Turquie

Erdogan: "La Turquie ne changera pas de position sur les F-35 et les S-400"

- C'est ce que le Président turc a assuré à son homologue américain Joe Biden lors de leur rencontre à Bruxelles

Ferdi Türkten   | 17.06.2021
Erdogan: "La Turquie ne changera pas de position sur les F-35 et les S-400"

Ankara

AA / Ankara

Le Président de la République de Turquie, Recep Tayyip Erdogan, a affirmé que son pays ne changera pas de position concernant les chasseurs F-35 et les systèmes de défense russes S-400.

C’est ce qu’Erdogan a indiqué à son homologue américain Joe Biden, lors de leur rencontre en marge du sommet de l’OTAN, réuni lundi à Bruxelles.

Le Chef de l’État turc a répondu aux questions des journalistes, jeudi lors de son voyage de retour de Bakou, la capitale de l’Azerbaïdjan où il effectuait une visite officielle depuis mardi.

Concernant sa rencontre avec le président américain, Erdogan a expliqué avoir dit à Biden qu’ils ne doivent pas attendre de la Turquie qu'elle agisse autrement au sujet des F-35 et des S-400, « car elle a fait son devoir au sujet des F-35".

Le chasseur F-35 est un avion de combat américain de nouvelle génération, un projet auquel a pris part la Turquie, avant d’être « exclue » suite à l’acquisition des systèmes de défense antiaérienne russes S-400, alors qu’Ankara avait versé sa part et produisait un certain nombre des pièces qui composent l’appareil.

Le Président turc a par ailleurs dénoncé le soutien de certains pays alliés à l’organisation terroriste YPG/PKK en Syrie, alors que celle-ci menace la sécurité et l’intégrité territoriale de la Turquie.

"Choisir une organisation terroriste qui attaque un pays allié, plutôt que de soutenir ce pays allié, est une erreur historique", a-t-il déclaré.

Et d’ajouter : "Ceux qui soutiennent et encouragent les organisations terroristes comprendront tôt ou tard qu'ils ont commis une grave erreur".

Concernant la décision américaine de se retirer d’Afghanistan, le président turc a rappelé la proposition d’Ankara de jouer un rôle plus important dans ce pays, notamment dans la protection de l’aéroport de Kaboul.

"Après le retrait des États-Unis d'Afghanistan, la Turquie peut endosser plus de responsabilités dans ce pays", a-t-il assuré.

- Coopération avec l’Azerbaïdjan :

Quant à son déplacement officiel en Azerbaïdjan, Erdogan s’est félicité du très bon niveau des relations avec ce pays voisin « frère ».

Il est pour autant convaincu que de nouvelles coopérations, notamment dans le domaine de l’énergie (gaz naturel et pétrole) sont envisageables, en particulier en Mer Noire et en Libye.

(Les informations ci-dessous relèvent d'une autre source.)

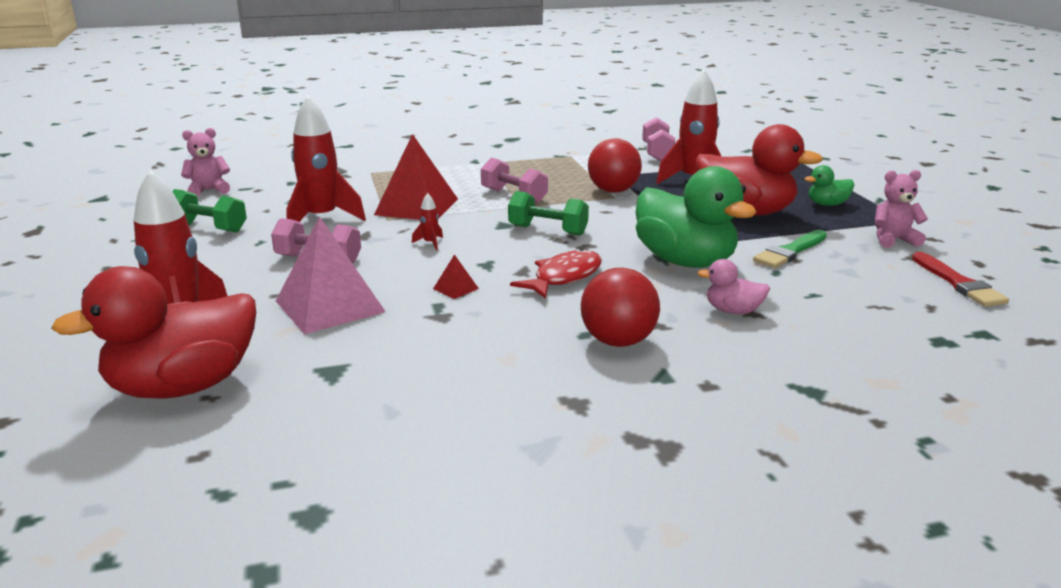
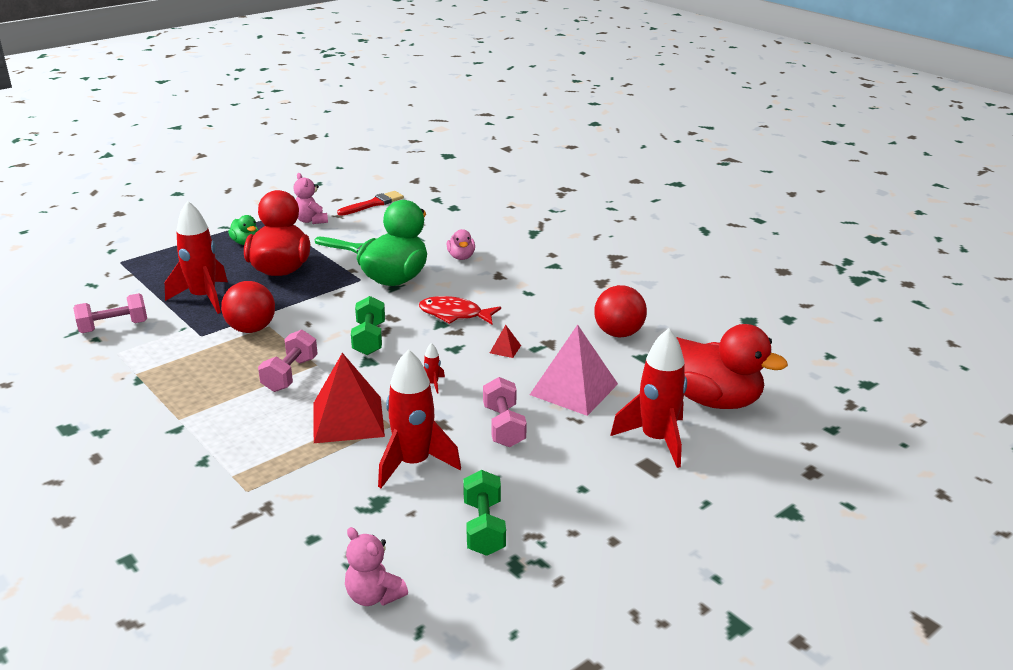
camera: 115 degrees left, 5 degrees up
red ball [581,268,660,347] -> red ball moved to [594,285,647,337]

Sur la situation au Haut-Karabagh, le président turc a estimé que l’Arménie doit reconnaitre la réalité de la victoire de l’Azerbaïdjan.

"L'Arménie doit entreprendre des renforçant la confiance. Elle doit partager avec Bakou la carte des mines qu'elle a installées, ce serait un premier pas important", a-t-il déclaré.

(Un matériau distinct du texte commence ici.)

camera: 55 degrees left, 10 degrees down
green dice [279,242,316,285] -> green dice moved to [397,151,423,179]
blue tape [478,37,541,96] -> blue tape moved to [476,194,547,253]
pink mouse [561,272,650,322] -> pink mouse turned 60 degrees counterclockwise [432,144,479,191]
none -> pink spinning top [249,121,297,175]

Par ailleurs, Ankara et Bakou ont décidé d’ouvrir un corridor traversant le Karabagh, afin de faciliter les passages entre les deux pays, notamment par de futures voies ferrées.

"Concernant le Corridor de Zangézur, je ne pense pas que la Russie veuille retarder les choses, bien au contraire. Je vais bientôt m'entretenir avec Poutine", a-t-il indiqué pour conclure.